There is this old epistemological debate: can we really formulate laws, stable principles to understand politics? There are several answers and several schools, I particularly like the one proposed by Italian political scientists who assert, with a certain elegance, that there are no rules in politics – but there are regularities.
And for the past few months, there is one that is becoming hard to ignore. So this morning, almost solemnly, I propose giving it a name: the Trump Effect. Definition: in a given political trajectory with known characteristics – the Trump Effect denotes a rise in intensity such that it causes a non-linear and potentially catastrophic transformation of this political trajectory and the field itself.
An example will make things much clearer. Giorgia Meloni had decided to align herself with Trump. She had spoken at MAGA rallies, she had been to Mar-a-Lago even before her inauguration – she had even asked her son Donald Trump Junior to write the preface of her book in English: I AM GIORGIA.
Her bet was simple: to become, by ideological proximity, the transmission belt of Europe to the new White House. The problem is that this second Trump mandate has very little left in terms of transactions: we are no longer in the deal but in the balance of power – therefore, displaying oneself as a “deal maker” exposes to risks.
At the height of the crisis in Greenland, Meloni continued to hope for a Nobel Prize for the American president. However, the political cost of this positioning has become untenable. Despite good polls and unprecedented governmental stability, Meloni lost her constitutional referendum a month ago. Since then, under internal pressure, she has been making numerous turnarounds.
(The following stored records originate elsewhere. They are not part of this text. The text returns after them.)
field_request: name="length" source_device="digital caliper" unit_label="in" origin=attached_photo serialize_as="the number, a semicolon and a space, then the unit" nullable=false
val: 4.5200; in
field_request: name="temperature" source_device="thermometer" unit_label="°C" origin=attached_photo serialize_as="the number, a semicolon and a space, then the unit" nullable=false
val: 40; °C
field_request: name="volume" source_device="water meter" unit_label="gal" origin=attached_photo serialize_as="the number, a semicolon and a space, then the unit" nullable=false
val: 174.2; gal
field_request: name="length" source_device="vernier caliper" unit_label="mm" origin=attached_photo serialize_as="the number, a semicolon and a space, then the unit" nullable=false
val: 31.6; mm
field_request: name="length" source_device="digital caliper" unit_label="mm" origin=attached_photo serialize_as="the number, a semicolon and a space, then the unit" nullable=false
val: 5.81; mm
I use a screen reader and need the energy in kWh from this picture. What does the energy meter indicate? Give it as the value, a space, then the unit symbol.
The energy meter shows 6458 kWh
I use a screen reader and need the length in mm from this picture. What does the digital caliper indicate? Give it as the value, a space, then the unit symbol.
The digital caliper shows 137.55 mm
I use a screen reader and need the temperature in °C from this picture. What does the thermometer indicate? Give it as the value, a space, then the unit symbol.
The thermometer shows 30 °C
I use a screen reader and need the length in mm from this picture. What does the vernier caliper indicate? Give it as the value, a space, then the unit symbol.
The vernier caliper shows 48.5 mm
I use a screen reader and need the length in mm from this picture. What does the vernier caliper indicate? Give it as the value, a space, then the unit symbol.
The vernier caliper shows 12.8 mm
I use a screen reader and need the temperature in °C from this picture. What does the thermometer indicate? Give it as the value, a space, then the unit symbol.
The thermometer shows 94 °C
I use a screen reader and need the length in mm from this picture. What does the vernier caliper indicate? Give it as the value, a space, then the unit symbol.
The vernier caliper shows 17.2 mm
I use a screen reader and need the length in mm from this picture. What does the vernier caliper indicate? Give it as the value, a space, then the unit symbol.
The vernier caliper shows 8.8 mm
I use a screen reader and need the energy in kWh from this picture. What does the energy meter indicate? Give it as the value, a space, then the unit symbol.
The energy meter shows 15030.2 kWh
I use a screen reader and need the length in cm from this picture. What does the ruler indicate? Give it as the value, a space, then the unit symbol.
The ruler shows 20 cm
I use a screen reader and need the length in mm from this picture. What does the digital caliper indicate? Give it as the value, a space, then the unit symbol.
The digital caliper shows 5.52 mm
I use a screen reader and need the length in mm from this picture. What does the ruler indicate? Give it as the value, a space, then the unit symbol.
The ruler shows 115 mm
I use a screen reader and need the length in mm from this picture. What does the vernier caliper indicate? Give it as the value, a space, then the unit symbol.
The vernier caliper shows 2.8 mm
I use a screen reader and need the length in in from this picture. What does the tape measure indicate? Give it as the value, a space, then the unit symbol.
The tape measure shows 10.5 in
On Iran, on Israel, she finds herself today – paradoxically – closer to the socialist Pedro Sánchez – who has in the meantime become the preferred figure of the Italians – than to the White House. The American president realized this week and attacked Meloni for the first time, saying he was “shocked”.
And here, another paradox appears: these attacks – coming from the one she had presented as her greatest ally – do not weaken her, but strengthen her. Because Trump is nothing like a normal political figure.
His impact resembles less that of a foreign head of state than that of a media machine: he is everywhere, on our screens, in our conversations. He is causing “a new geopolitical divide” – in the words of Jean-Yves Dormagen in the Grand Continent – eventually politicizing even those who are not interested in politics.
So let’s be clear: the populist crisis has not disappeared. Its underlying reasons are still there – sometimes even stronger. But Trump’s second term consistently produces an unexpected effect: it becomes an electoral brake for his own allies in Europe.
Instead of accelerating the real dynamic of the far-right, the American president complicates it. We see it in Italy – we saw it in Hungary, where the Trump Effect contributed to Viktor Orbán’s defeat after 16 years of dominance.